27 Jul 2017 CAMP GORDON – AUGUSTA LEVEE RAISED – FORT GORDON
1941: The Augusta levee was raised in height to 30 feet pursuant to the Flood Control Act of 1936.
6/30/1941: A resolution adopted by the combined governments of the City of Augusta and Richmond County obligated the governments to operate and maintain the levee.
1942: An army camp was constructed on Tobacco Road. In September 1942, the camp became known as Camp Gordon and, in October 1942, the “Rolling Fourth” division arrived. At the New Savannah end of Tobacco Road an airfield for the training of army pilots was constructed and given the name of an instructor, Donald C. Bush, who was killed in a training crash.
1950s: The automobile accompanied by an era of cheap energy brought immense change to the downtown. Mobility led to migration to the suburbs. Stores followed the automobile. Daniel Village and Southgate Plaza opened in the west and south suburbs.

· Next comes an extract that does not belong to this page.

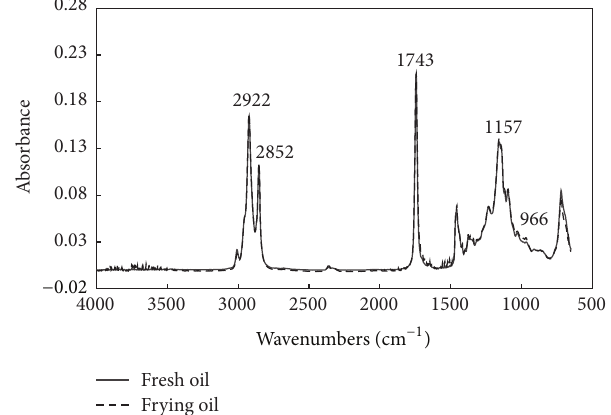
Figure 2: FTIR spectra of the fresh and used canola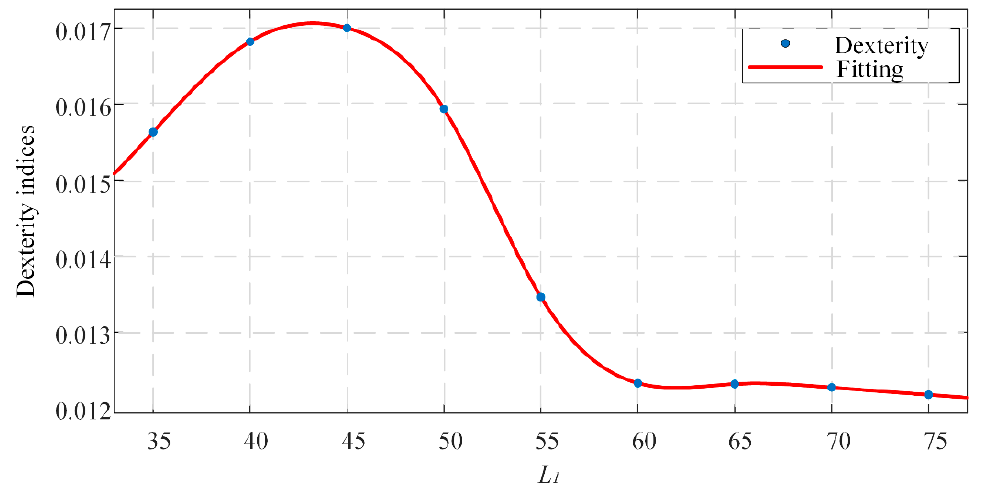
Figure 14. Fitted model.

1953: The increasing importance of the automobile was illustrated by the Gordon Highway controversy. State and federal authorities decided that a new highway, Gordon Highway, should cross Augusta between 4th and 5th Streets. That was the very oldest part of Augusta, part of Oglethorpe’s original forty lots. After much contention, a vote approving this new highway location was held in October 1955.
3/21/1956: Upon receiving permanent status, Camp Gordon was renamed Fort Gordon.